The payments are actually legal under a 1975 federal law that provides a lucrative public allowance for House Speakers to set up and operate an office for five years after leaving office. Hastert, an Illinois Republican who was speaker from 1999 to 2007, uses the money to pay for an office in his home state, pay the six-figure salaries of three assistants, satellite television service and to lease a sports utility vehicle. Hastert is not supposed to use his government-funded perks to do any lobbying work, but he probably does since he has no other office or assistants set aside for his hectic lobbying business. Each of his three assistants made more than $100,000 last year and the government dished out an additional $2,000 a month for a "consulting firm" run by several of Hastert’s former congressional aides. American taxpayers also spent thousands on office computers, laptops a printer and other supplies utilized by his private firm.
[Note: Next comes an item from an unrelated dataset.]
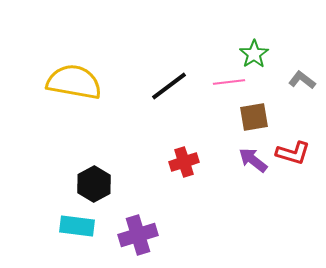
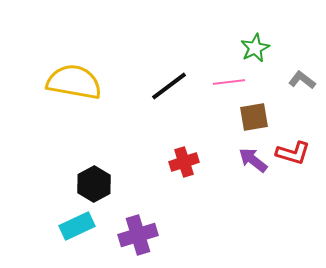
green star: moved 1 px right, 6 px up; rotated 8 degrees clockwise
cyan rectangle: rotated 32 degrees counterclockwise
Thanks Dennis for promoting the conservative principles of the Republican Party. Looking out for the taxpayer because you’re spending their money. How many of the peasants like myself can get a deal like that? Dennis Hastert, you are a piece of garbage.
Federal Spending: The GOP, content on continuing its stellar performance this week has agreed to rubber stamp a hike in the debt limit of $290 billion so the gov’t can borrow more money for another two months. Then it’s get out of town and enjoy the fact that you’re a pol that gets special treatment in this country.
Pols like Mitch McConnell who have been in the Senate for a quarter century.